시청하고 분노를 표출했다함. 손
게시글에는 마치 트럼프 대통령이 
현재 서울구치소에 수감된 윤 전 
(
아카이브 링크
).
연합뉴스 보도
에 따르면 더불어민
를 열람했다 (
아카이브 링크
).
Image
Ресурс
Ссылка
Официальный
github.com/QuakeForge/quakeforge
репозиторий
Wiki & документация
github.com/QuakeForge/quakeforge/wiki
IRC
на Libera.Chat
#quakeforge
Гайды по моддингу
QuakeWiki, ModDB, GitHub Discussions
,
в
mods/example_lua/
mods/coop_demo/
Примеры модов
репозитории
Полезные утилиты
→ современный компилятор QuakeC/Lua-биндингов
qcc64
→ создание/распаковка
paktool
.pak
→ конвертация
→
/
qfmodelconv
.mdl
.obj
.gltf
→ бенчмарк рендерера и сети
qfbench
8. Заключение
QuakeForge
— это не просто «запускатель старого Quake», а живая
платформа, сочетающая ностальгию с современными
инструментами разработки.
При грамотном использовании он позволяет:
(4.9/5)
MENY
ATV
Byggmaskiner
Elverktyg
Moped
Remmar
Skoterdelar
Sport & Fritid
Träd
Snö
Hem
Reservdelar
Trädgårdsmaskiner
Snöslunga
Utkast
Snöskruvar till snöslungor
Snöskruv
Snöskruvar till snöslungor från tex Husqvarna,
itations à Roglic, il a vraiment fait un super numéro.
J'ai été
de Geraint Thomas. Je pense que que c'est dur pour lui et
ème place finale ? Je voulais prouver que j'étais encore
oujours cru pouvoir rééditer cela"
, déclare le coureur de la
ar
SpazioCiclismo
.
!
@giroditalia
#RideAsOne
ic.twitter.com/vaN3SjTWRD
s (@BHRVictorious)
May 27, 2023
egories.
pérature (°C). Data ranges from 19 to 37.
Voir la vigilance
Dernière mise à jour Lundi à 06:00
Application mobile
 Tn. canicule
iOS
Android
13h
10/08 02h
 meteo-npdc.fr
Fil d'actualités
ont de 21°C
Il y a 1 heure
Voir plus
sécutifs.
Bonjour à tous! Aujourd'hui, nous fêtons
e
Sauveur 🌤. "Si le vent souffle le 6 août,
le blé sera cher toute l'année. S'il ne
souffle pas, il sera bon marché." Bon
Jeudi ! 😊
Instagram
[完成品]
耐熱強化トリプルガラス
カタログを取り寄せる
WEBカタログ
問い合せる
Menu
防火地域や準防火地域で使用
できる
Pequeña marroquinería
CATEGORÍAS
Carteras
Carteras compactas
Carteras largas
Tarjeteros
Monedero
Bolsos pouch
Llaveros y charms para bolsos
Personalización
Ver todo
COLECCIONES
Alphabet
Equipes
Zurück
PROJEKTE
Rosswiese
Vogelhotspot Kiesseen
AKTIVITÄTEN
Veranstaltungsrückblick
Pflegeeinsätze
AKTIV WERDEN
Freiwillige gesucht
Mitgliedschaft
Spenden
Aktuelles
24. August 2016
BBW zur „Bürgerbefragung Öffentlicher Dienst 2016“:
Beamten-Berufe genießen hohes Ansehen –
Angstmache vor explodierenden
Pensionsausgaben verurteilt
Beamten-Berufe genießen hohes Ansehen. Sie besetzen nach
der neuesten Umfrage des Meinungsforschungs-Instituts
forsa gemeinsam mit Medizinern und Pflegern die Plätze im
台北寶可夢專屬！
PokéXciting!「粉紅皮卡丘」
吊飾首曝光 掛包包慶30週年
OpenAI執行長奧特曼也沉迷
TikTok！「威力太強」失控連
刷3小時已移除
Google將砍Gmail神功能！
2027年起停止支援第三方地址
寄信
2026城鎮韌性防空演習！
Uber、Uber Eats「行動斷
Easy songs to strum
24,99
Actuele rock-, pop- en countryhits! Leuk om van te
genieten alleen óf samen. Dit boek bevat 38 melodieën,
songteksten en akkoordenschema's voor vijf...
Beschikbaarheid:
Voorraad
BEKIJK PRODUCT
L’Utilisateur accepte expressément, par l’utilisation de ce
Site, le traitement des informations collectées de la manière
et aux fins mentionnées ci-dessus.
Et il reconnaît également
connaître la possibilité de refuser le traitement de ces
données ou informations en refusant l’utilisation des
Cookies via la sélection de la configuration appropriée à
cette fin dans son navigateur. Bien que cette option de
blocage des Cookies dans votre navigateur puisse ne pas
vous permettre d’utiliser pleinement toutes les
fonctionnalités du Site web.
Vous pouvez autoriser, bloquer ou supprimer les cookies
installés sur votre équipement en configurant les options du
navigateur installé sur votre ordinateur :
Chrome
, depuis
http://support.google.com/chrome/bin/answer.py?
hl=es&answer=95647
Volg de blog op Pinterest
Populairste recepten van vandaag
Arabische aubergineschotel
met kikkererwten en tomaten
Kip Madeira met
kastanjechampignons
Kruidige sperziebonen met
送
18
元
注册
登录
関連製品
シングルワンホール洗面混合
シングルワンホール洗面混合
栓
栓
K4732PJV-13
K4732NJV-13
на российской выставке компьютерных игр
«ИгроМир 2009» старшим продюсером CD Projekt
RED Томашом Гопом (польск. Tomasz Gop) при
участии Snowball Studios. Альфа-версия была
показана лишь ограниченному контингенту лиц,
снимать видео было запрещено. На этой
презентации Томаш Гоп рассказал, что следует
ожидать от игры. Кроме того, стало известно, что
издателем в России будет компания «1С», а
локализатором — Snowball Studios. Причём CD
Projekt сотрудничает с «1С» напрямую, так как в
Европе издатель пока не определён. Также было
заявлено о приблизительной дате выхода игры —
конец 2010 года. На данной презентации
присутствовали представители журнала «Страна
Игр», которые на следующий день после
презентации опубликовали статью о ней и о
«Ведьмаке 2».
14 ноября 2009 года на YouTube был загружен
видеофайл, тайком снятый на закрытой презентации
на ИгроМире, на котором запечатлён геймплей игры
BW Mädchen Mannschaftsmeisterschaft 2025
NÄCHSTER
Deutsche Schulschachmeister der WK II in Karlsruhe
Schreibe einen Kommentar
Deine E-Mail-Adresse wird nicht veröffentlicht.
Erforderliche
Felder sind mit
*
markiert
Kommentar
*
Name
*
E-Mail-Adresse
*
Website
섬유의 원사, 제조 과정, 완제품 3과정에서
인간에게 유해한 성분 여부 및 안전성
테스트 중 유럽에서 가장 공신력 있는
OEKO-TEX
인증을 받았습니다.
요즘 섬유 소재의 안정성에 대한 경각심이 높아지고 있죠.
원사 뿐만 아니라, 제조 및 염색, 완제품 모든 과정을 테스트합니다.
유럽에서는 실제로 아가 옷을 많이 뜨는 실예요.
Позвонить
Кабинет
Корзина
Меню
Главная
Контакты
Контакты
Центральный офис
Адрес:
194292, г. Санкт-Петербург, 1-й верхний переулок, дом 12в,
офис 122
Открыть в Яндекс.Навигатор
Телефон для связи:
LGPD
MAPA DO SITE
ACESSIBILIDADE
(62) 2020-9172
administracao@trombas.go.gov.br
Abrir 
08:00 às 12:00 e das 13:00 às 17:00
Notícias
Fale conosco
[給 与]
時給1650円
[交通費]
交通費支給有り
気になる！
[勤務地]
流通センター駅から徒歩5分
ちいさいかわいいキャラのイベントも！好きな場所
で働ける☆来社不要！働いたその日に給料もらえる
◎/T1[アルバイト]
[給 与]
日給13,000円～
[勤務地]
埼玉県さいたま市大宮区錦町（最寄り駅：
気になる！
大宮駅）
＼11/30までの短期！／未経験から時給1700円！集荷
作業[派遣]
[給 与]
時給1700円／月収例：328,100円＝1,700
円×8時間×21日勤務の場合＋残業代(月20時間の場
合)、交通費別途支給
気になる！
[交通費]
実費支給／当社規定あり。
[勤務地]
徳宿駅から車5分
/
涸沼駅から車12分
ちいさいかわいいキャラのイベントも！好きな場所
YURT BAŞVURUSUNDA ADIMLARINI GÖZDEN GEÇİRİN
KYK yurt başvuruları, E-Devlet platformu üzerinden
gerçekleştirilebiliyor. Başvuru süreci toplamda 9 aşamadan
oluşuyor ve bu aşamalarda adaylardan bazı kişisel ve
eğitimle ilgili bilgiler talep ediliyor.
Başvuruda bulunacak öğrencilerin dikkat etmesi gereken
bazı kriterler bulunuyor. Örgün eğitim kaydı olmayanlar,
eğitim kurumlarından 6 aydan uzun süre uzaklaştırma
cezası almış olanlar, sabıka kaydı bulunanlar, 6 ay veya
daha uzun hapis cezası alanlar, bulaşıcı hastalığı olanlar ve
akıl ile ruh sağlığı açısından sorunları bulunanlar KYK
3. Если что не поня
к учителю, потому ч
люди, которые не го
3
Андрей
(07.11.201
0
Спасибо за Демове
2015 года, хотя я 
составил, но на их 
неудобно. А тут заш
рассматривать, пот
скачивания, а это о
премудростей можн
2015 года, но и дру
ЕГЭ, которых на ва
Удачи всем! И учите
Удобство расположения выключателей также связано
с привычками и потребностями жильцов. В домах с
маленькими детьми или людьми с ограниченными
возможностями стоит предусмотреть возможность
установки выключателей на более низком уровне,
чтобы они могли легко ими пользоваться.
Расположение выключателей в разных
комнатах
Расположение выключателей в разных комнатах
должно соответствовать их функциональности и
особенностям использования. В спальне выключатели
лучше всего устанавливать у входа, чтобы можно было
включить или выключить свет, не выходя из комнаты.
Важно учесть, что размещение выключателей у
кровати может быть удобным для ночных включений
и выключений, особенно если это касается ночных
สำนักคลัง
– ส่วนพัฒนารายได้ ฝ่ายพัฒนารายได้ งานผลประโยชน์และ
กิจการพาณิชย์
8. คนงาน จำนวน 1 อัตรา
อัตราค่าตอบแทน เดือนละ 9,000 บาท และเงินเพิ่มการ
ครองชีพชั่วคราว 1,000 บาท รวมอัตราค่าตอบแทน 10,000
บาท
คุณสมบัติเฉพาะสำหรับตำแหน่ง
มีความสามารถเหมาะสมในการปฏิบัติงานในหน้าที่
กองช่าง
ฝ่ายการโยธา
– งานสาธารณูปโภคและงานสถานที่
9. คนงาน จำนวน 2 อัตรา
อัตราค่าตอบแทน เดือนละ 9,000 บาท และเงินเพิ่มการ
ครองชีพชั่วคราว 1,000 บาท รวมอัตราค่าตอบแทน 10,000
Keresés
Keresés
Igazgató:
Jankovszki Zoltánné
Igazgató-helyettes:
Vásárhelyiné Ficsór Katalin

++++++++++++++++++++

» **PROBLEM TO WORK ON**
Repeat the data word for word, starting at its first line and stopping after the line that contains "mods/example_lua/".

» **WRITTEN SOLUTION**
시청하고 분노를 표출했다함. 손
게시글에는 마치 트럼프 대통령이 
현재 서울구치소에 수감된 윤 전 
(
아카이브 링크
).
연합뉴스 보도
에 따르면 더불어민
를 열람했다 (
아카이브 링크
).
Image
Ресурс
Ссылка
Официальный
github.com/QuakeForge/quakeforge
репозиторий
Wiki & документация
github.com/QuakeForge/quakeforge/wiki
IRC
на Libera.Chat
#quakeforge
Гайды по моддингу
QuakeWiki, ModDB, GitHub Discussions
,
в
mods/example_lua/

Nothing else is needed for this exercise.